• Excerpted passage
........

Meeting in the wake of the inauguration of the president whose election they characterized as "a victory for God," about 2,500 evangelical Christian leaders gathered here this week to praise God and develop future strategy for turning the nation back to God.
The five-day gathering at the Sheraton Washington Hotel brought together the National Association of Evangelicals and the National Religious Broadcasters, two groups of the most influential leaders of the religious movement, which includes 40 million to 50 million born-again Americans.
Speaker after speaker portrayed the '80s as "the decade of the evangelicals," a boom time for conservatives generally and particularly for those concerned with a return to traditional morality.
The sleeping giant that has lain prostrate across America is beginning to wake itself," said the Rev. D. James Kennedy of Coral Ridge, Fla. "Believers in a living God are beginning to assert their spiritual rights," said Kennedy, whose church was a favorite of former President Richard Nixon when he visited his Florida White House.
"The '80s is the decade in which this country is going to have a moral rebirth," said the Rev. Jerry Falwell, founder of Moral Majority and pastor of the 18,000-member Liberty Baptist Church in Lynchburg, Va.
Evangelist Billy Graham, whom the religious broadcasters honored by inducting into their Hall of Fame, was optimistic, too, but struck a note of caution. Noting the "high expectation in the country" that a new administration will turn the country around, Graham said, "only God can do that."
The involvement of evangelicals -- or, as Falwell prefers to call them, Christian fundamentalists -- in poitics was one of the themes at the hundreds of speeches, workshops and discussions. Religious Roundtable, one of a number of groups of the so-called New Christian Right, conducted a five-hour speaking marathon on Tuesday to evaluate their role both in the past and the future.
Speaker after speaker portrayed the election of Ronald Reagan -- in which substantial numbers of theologically and politically conservative Christians played a larger role than ever before -- as not only the answer to their prayers but the judgment of God.

........

• Recorded data

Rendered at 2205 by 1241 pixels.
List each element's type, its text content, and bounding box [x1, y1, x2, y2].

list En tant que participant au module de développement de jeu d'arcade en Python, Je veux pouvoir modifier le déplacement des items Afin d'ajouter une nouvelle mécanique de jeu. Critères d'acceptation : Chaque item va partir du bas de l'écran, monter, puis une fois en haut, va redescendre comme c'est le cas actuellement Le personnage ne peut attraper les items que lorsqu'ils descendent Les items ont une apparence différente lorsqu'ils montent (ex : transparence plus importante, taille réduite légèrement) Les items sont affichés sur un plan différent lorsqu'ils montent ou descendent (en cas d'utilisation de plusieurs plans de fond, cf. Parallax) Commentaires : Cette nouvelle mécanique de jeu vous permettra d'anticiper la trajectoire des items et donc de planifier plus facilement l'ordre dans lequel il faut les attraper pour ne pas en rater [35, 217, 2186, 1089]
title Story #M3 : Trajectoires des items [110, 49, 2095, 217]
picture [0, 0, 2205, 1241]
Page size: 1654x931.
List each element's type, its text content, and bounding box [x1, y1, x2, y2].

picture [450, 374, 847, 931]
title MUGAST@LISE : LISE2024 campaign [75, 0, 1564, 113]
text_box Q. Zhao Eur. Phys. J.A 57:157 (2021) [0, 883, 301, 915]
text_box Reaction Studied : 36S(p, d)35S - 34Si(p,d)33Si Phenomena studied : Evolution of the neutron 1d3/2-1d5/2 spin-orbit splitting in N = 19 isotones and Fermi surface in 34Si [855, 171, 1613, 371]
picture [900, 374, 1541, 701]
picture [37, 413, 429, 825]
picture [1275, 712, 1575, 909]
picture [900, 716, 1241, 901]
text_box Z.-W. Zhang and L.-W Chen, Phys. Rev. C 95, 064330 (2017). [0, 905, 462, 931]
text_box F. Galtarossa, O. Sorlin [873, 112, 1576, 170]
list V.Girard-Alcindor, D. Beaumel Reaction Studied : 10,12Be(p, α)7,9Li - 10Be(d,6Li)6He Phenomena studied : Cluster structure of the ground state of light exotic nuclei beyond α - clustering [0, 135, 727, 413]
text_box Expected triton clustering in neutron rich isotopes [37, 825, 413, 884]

........

• Work required
In the article on the evangelical leaders' gathering, which two organizations did the five-day meeting bring together?

• Complete answer
The National Association of Evangelicals and the National Religious Broadcasters.